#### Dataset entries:
■ ■ ■ ■ ■

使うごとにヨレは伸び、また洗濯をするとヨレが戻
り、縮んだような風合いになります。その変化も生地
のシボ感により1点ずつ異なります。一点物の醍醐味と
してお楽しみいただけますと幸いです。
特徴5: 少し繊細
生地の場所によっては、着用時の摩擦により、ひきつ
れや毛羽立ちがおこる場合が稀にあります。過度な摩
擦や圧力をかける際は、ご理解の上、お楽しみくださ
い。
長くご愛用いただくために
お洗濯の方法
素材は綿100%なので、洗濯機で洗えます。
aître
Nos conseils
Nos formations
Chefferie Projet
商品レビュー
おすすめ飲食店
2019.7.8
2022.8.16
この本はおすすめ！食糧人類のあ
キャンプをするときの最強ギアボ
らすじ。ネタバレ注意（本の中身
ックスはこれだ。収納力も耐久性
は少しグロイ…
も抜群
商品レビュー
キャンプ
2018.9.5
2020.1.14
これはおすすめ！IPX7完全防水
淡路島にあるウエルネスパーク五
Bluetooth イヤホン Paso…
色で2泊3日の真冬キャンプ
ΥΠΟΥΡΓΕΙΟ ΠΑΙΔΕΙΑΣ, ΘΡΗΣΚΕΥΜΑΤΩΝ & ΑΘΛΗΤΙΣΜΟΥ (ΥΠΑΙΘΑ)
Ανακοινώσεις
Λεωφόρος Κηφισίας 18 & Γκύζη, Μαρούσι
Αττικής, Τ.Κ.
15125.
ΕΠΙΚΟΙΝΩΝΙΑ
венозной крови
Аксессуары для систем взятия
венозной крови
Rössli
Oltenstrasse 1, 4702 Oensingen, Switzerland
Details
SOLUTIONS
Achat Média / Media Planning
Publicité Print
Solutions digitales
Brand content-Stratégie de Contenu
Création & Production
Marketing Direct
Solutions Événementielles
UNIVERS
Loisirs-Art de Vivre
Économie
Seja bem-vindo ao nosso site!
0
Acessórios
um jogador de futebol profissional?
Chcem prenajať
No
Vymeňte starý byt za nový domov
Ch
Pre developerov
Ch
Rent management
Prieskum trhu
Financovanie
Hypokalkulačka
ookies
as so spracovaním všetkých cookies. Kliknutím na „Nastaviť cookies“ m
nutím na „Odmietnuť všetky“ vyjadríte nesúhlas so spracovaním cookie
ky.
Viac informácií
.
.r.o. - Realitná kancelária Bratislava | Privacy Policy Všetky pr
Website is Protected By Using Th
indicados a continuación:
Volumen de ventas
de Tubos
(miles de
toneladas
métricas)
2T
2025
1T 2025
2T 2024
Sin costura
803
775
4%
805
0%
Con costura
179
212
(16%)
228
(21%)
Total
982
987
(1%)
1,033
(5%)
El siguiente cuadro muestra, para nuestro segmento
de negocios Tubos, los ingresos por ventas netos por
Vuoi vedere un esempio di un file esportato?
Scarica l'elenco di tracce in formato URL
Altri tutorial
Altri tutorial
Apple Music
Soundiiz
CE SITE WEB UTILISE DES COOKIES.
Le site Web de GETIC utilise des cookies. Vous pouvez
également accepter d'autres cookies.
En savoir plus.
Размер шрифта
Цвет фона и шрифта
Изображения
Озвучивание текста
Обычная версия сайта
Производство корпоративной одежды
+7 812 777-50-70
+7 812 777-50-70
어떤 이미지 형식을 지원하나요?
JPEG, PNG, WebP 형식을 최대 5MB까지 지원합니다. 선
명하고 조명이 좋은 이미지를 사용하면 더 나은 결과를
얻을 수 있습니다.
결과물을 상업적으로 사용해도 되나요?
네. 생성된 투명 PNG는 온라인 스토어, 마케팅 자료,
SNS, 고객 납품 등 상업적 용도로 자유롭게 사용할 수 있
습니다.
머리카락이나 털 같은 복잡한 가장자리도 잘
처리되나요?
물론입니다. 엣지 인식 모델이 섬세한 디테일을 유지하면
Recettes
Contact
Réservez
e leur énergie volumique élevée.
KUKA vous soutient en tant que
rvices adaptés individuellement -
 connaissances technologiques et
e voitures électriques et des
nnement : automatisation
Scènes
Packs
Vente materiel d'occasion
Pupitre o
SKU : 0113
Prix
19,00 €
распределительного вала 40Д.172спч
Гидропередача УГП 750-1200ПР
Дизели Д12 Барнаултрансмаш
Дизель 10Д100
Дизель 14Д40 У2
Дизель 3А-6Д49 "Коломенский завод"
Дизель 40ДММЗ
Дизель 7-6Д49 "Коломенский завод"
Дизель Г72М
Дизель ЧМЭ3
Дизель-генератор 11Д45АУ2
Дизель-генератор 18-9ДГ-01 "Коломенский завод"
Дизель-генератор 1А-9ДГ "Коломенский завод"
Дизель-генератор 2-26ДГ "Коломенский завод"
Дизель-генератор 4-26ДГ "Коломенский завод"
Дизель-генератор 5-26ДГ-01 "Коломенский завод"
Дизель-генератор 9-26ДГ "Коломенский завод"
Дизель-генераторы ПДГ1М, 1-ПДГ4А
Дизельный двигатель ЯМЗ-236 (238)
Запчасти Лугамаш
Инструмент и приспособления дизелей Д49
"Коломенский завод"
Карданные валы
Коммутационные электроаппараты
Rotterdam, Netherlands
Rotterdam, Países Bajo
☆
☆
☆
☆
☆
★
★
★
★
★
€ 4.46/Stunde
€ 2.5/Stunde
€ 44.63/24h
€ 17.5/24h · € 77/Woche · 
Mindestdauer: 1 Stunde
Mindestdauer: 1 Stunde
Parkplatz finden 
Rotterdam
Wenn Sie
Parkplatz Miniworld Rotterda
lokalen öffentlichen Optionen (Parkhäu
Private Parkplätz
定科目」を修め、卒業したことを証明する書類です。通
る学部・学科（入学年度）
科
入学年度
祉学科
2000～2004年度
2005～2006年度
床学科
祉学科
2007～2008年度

■ ■ ■ ■ ■

#### Work to complete:
Copy out the lines of the material, starting with its first line and ending with the line that contains "ックスはこれだ。収納力も耐久性". Include that final line.

#### Result of the exercise:
使うごとにヨレは伸び、また洗濯をするとヨレが戻
り、縮んだような風合いになります。その変化も生地
のシボ感により1点ずつ異なります。一点物の醍醐味と
してお楽しみいただけますと幸いです。
特徴5: 少し繊細
生地の場所によっては、着用時の摩擦により、ひきつ
れや毛羽立ちがおこる場合が稀にあります。過度な摩
擦や圧力をかける際は、ご理解の上、お楽しみくださ
い。
長くご愛用いただくために
お洗濯の方法
素材は綿100%なので、洗濯機で洗えます。
aître
Nos conseils
Nos formations
Chefferie Projet
商品レビュー
おすすめ飲食店
2019.7.8
2022.8.16
この本はおすすめ！食糧人類のあ
キャンプをするときの最強ギアボ
らすじ。ネタバレ注意（本の中身
ックスはこれだ。収納力も耐久性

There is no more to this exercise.